● **ЧТО СДЕЛАТЬ**
Приведите заново отрывок из текста о походе на Шону: начните с места, где стоит «Озеро узкое, постепенно», и закончите после «гольца хребта Воруй.». При этом замените «высокая желтая трава» на «густая бурая трава».

● **БЛОК ТЕКСТА**
Нет, неправда, что до седьмого. Собрались делать второй выход. Большая кодла пошла на Уян (Илья, Семен, Василий Черепанов, Александр), вторая кодла собралась на Шону — речку, вытекающую из Нюруткана к северу. Михаил предложил мне сходить с ним вместе («одним следом») — я возликовал.
р. Уян. Михаил переправляет собак
Пошли днем — Михаил, Северьян, Кеша Сокольников и я. С рюкзаком за плечами, на лямках которого укреплена «парка-хоромай», я шагаю за Михаилом по глади озера, и меня наполняет ощущение радости — я иду навстречу тайге и костру, буду спать в юрте или без юрты, ходить по колено в снегу, опять будет замирать сердце, слыша лай собаки, опять промахи... «чтоб в ажурных ветвях кроны мне найти живую цель...»
Озеро узкое, постепенно сужается все больше, наконец, из него вытекает Шона. По берегам выбивается из-под снега высокая желтая трава, вдали виднеются два гольца хребта Воруй.
Еще вчера я любовался Михайловой знаменитой сучкой Дамкой. Маленькая, вся черная, она ни минуты не была спокойна — все время быстро бегала, что-то вынюхивала, к чему-то прислушивалась. Другой его пес по кличке Черный — крупный, медлительный, каким-то особенно тяжелым скоком бежал впереди нас по руслу. В одном месте мы встретили чужую ночуйку. Сразу было видно, что это не эвенкийская, а русская ночуйка. Здесь не было остова юрты, был только заслон из еловых лап между двумя деревьями, небольшой лабазок, рядом свалено дерево для перехода на ту сторону Шоны. Мы прошли километров шесть по озеру и три по реке и решили выбирать место для ночуйки — по закону, чтобы были дрова и вода. Остановились на правом берегу и в ожидании тетки Арины, которая должна была привести оленей, стали готовить большую юрту — одну на всех — и дрова. Работа закипела. Свалили на лед две сухие лиственницы с берега, нарубили два десятка березок и елей на жерди — Кеша связывает три жерди жгутом и ставит остов юрты, на него уже кладется все остальное. Очень много потребовалось елей на «хвою» для подстилки. Продолблен лед, все готово, тут и олени пришли, с ними тетка Арина и Петр. Навесили на юрту брезенты — жилье получилось хоть куда!

● **РАЗДЕЛ НАБОРА ДАННЫХ**
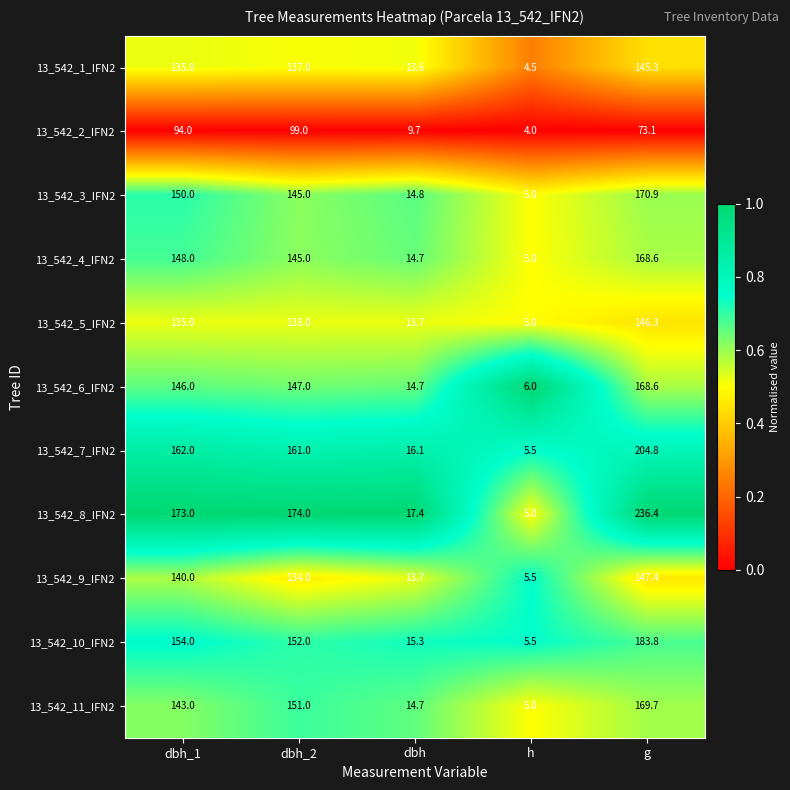

What value does the 13_542_4_IFN2 series have at g?

168.6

● **ОТВЕТ НА ЗАДАНИЕ**
Озеро узкое, постепенно сужается все больше, наконец, из него вытекает Шона. По берегам выбивается из-под снега густая бурая трава, вдали виднеются два гольца хребта Воруй.